◆ **Bacaan**

Nyaris serupa dengan Allison, Hudson menyebut model yang pertama  sebagai dinamika kelompok kecil yang terdiri dari sepuluh hingga lima belas orang. Berdasarkan pernyataan Hermann (1978), elemen-elemen dalam struktur kelompok kecil tersebut—seperti distribusi kekuasaan dan tipe peran masing-masing anggota—akan memiliki konsekuensi yang sangat penting bagi kelangsungan proses kelompok, sehingga mungkin saja dapat menimbulkan percabangan dalam menentukan pilihan-pilihan bagi kebijakan luar negeri. Perbedaan distribusi kekuasaan antara kelompok dengan pemimpin yang memiliki kekuasaan penuh dan kelompok dengan pemimpin yang secara sukarela mendistribusikan kekuasaannya, misalnya, akan memiliki proses dan hasil akhir yang berbeda antara satu sama lain. Contoh dari kelompok kecil yang cukup populer adalah kelompok neokonservatif dari AS yang juga dijuluki sebagai The Hawkish.

◆ **Informasi yang Diambil**
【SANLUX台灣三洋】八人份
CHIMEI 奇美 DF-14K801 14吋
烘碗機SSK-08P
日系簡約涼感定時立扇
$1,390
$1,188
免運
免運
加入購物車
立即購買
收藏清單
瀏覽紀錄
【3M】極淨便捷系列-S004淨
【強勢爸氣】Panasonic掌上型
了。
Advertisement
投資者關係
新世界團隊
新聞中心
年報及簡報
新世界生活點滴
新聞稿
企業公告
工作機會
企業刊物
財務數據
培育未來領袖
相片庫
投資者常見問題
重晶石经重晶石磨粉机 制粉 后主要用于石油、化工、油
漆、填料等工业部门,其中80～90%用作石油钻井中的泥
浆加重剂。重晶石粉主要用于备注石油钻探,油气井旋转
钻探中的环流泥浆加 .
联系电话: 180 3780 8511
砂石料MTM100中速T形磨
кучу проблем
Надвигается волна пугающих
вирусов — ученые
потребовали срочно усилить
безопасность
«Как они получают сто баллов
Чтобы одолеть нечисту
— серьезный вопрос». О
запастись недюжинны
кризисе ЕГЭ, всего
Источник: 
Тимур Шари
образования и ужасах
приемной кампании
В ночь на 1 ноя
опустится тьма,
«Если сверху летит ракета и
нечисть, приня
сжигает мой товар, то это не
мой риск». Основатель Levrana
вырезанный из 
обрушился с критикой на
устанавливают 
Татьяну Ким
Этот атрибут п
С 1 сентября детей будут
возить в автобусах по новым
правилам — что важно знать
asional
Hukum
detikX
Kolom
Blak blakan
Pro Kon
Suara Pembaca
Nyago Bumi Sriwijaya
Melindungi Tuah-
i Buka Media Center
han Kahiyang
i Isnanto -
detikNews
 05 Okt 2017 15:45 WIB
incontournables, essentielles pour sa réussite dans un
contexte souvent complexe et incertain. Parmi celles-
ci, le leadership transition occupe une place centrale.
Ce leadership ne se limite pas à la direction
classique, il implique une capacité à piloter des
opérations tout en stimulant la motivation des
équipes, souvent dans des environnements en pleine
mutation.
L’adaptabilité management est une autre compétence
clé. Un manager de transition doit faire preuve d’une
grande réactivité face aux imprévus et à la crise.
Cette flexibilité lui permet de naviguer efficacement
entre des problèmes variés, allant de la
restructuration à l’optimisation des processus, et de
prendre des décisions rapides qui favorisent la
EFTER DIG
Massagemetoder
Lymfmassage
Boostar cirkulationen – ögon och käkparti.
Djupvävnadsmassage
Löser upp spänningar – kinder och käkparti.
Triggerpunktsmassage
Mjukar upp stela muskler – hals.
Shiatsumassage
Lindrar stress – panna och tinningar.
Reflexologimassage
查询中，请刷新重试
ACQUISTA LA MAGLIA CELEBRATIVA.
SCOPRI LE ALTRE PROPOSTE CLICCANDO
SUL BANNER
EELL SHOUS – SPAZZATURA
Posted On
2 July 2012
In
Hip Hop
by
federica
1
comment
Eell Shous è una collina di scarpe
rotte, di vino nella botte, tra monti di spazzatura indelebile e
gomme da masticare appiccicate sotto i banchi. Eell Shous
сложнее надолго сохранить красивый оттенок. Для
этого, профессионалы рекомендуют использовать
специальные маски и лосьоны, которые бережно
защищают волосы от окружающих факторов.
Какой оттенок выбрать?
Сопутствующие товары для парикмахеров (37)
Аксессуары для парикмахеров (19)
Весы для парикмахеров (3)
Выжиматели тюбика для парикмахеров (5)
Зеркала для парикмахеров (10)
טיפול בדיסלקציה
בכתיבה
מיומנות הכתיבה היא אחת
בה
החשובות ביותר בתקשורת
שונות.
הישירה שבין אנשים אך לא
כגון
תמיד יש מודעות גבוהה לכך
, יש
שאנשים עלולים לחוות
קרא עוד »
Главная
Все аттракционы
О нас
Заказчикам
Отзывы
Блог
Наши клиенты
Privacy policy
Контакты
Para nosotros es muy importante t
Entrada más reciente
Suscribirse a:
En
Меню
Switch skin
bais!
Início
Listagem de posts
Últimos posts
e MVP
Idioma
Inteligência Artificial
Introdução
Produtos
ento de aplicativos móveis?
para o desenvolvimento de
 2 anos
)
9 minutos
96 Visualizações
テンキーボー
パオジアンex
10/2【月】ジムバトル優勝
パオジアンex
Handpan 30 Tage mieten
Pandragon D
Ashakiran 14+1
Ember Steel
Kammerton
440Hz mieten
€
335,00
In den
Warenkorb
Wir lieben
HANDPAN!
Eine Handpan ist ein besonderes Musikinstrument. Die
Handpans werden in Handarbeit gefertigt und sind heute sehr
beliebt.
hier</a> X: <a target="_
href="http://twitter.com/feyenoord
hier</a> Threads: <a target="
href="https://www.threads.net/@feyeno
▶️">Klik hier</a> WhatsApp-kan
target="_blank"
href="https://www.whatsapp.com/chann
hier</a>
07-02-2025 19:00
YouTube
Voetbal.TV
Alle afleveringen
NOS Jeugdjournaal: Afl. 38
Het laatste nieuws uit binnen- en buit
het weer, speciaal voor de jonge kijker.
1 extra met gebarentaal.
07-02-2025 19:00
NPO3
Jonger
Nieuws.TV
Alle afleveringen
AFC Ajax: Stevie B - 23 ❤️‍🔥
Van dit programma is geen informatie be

◆ **Tujuan Tugas**
Dalam bacaan tentang dinamika kelompok kecil, berapa orang anggota kelompok kecil pada model pertama yang disebut Hudson?

◆ **Hasil Latihan**
Sepuluh hingga lima belas orang.